Я испытывал легкое разочарование: молодая женщина ничем не отличалась от красивых женщин, которых я кое-когда видел в кругу нашей семьи, – например, от дочери одного из наших родственников, которого я всегда поздравлял с Новым годом. Приятельница деда Адольфа была только лучше одета, но у нее были такие же добрые и живые глаза, такой же открытый и приветливый взгляд. Я не находил в ней ничего театрального, чем я любовался на фотографиях актрис, не находил демонического выражения, соответствовавшего образу жизни, который, по моим представлениям, она должна была вести. Мне трудно было поверить, что это кокотка, и уж, во всяком случае, никогда бы я не поверил, что это кокотка шикарная, если б не видел экипажа, запряженного парой, розового платья, жемчужного ожерелья, если б мне не было известно, что мой дед водит знакомства только с людьми самого высокого полета. Но мне было непонятно, какое удовольствие находит миллионер, даривший ей экипаж, особняк и драгоценности, в том, чтобы проматывать свое состояние ради женщины с такой простой и приличной внешностью. И все же, стараясь представить себе ее жизнь, я подумал о том, что ее безнравственность смущала бы меня, пожалуй, сильнее, приобрети она для меня бо́льшую точность и определенность, – сильнее смущала бы меня незримость тайны какого-нибудь романа, какого-нибудь скандала, из-за которого ей пришлось покинуть отца и мать – мирных обывателей, который ославил ее на весь свет, благодаря которому теперь цвела, возвысилась до степени дамы полусвета и приобрела известность женщина, чье выражение лица и интонации придавали ей сходство со многими моими знакомыми и невольно заставляли смотреть на нее как на девушку из хорошей семьи, хотя никакой семьи у нее уже не было.
Между тем мы перешли в «рабочий кабинет», и дедушка Адольф, которого мое присутствие несколько стесняло, предложил ей папиросу.
– Нет, мой дорогой, – сказала она, – я, как вам известно, привыкла к папиросам, которые мне присылает великий князь.

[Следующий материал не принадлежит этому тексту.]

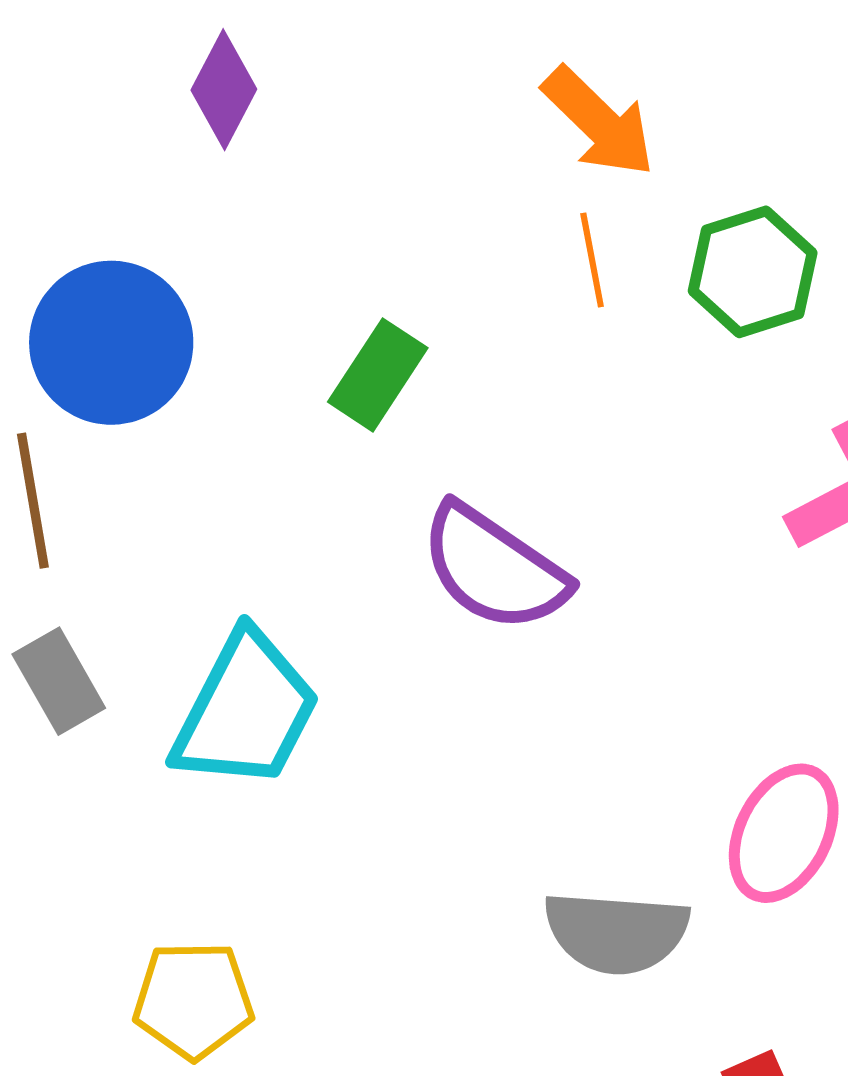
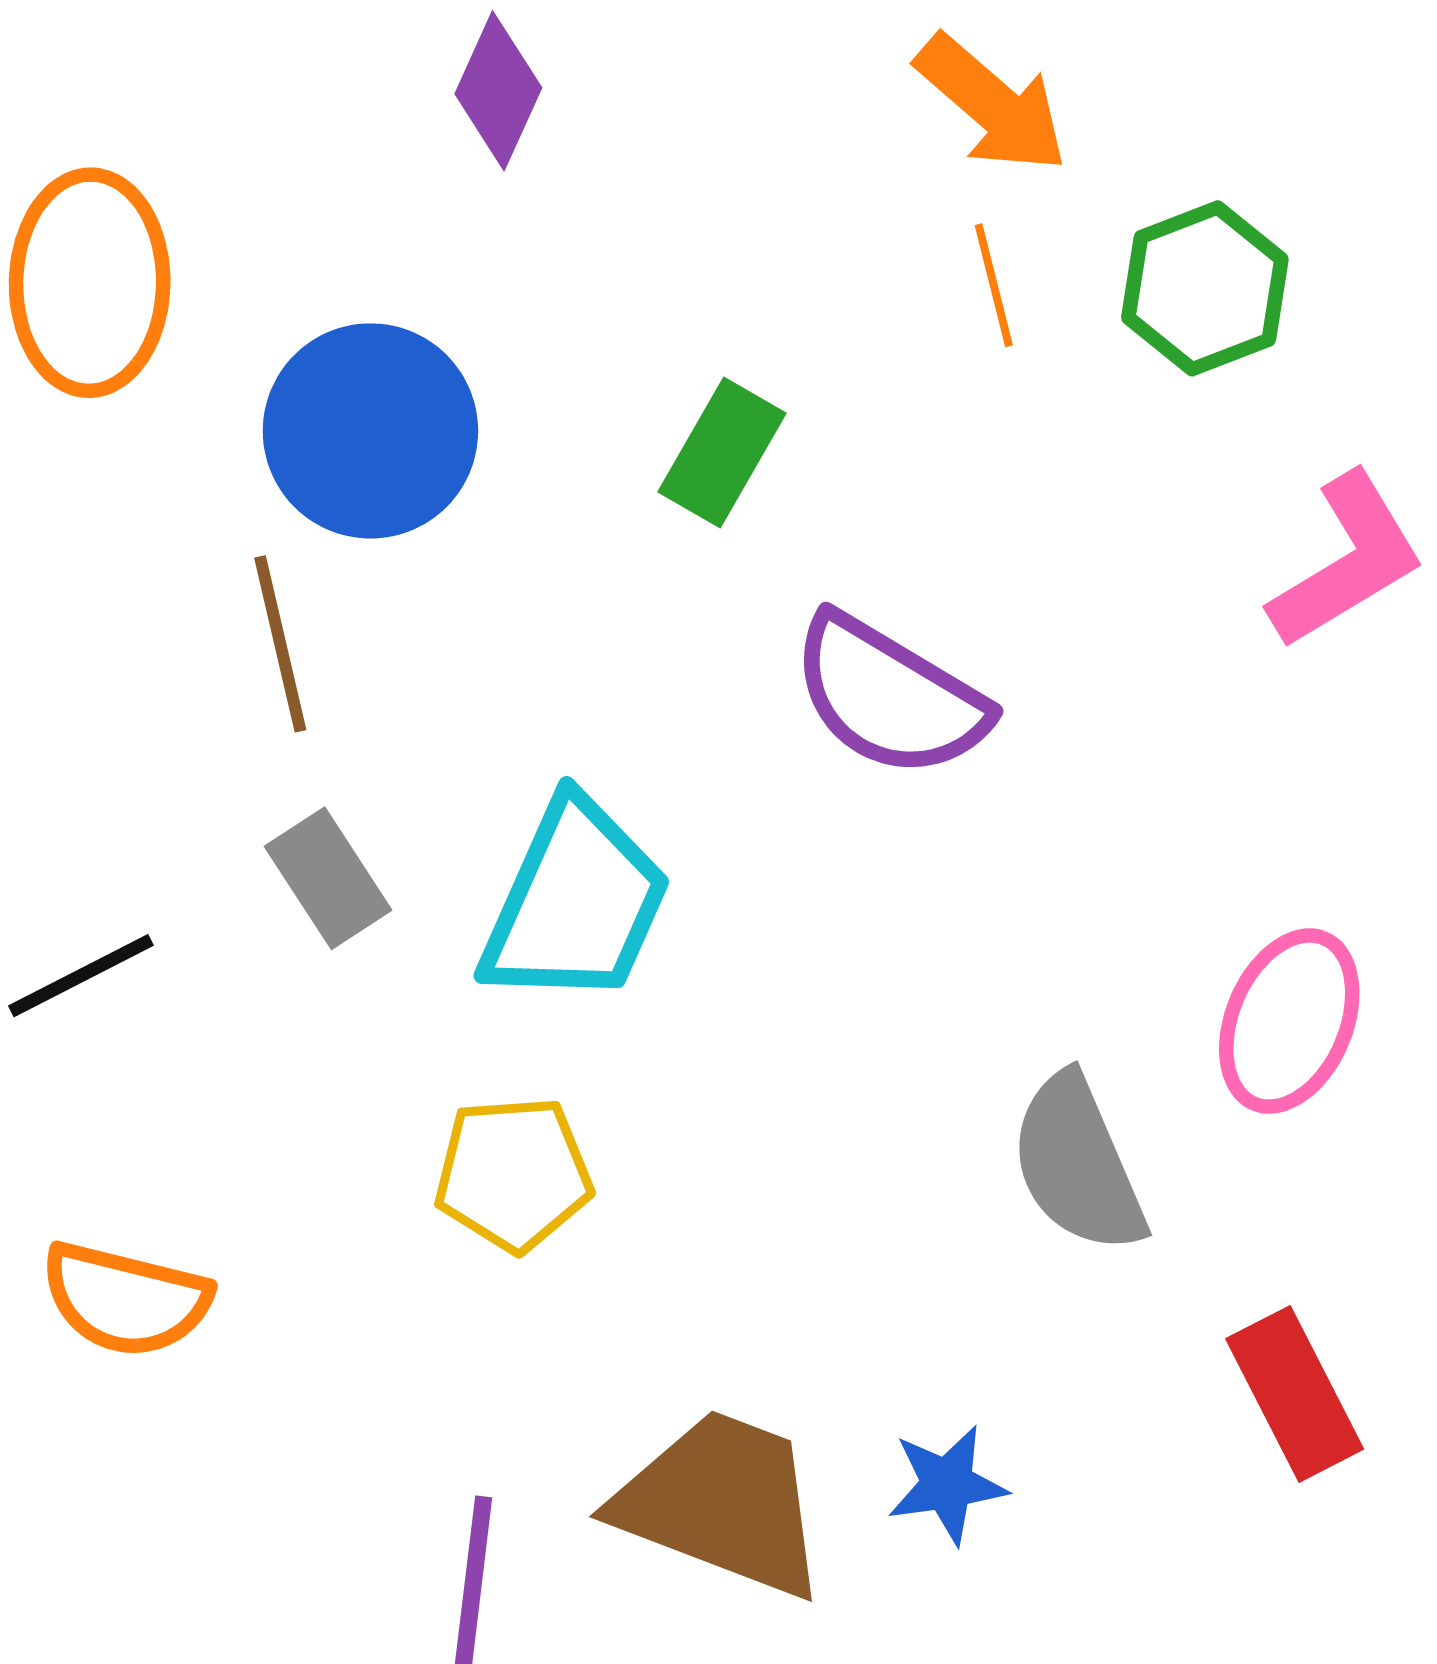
gray semicircle: (616, 932) -> (1078, 1164), turned 66
yellow pentagon: (193, 1000) -> (513, 1174), moved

Я от него не скрыла, что они вызывают у вас ревность.
Тут дама в розовом достала из портсигара несколько папирос с надписью золотыми буквами на иностранном языке.

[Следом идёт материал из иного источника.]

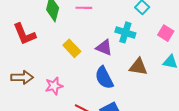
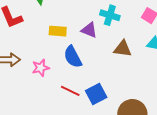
yellow rectangle: (72, 48) -> (58, 31), turned -42
blue semicircle: (104, 78) -> (73, 57), moved

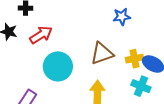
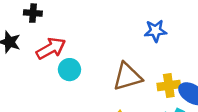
cyan circle: (58, 66) -> (69, 70), moved, size x0.6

– Ну, конечно, я встретилась у вас с отцом этого молодого человека! – неожиданно воскликнула она. – Ведь это же наш внучатый племянник? Как я могла забыть! Его отец был так мил, так очарователен со мной! – добавила она скромно и растроганно.
Вообразив, сколь суров мог быть этот очаровательный, по ее выражению, прием, оказанный ей моим отцом – я хорошо знал его сдержанность и холодность, – я почувствовал неловкость, как если бы он совершил какую-нибудь неделикатность: от несоответствия между чрезмерной благодарностью, которую она к нему испытывала, и его нелюбезностью. Позднее я пришел к мысли, что одна из трогательных сторон роли, какую играют эти праздные и вместе с тем деятельные женщины, состоит в том, что они растрачивают свою доброту, свои дарования, вечно живущий в них сентиментальный идеал красоты – подобно всем художникам, они этот свой идеал не осуществляют, не вводят в рамки обыденности – и легко достающееся им золото на то, чтобы заключить в драгоценную и тонкую оправу неприглядную и неотшлифованную жизнь мужчин. Подобно тому как она наполняла курительную комнату, где мой дед принимал ее в куртке, прелестью своего тела, шелкового розового платья, жемчугов, той изысканностью, отпечаток которой накладывала на нее дружба с великим князем, точно так же она поступила с каким-нибудь ничтожным замечанием моего отца: она проделала над ним ювелирную работу, придала ему особое значение, дала ему высшую оценку и, вставив в него свой драгоценный, чистой воды взгляд, переливавшийся кротостью и благодарностью, превратила его в художественное изделие, в нечто «совершенно очаровательное».
– Ну, тебе пора, – обратился ко мне дедушка.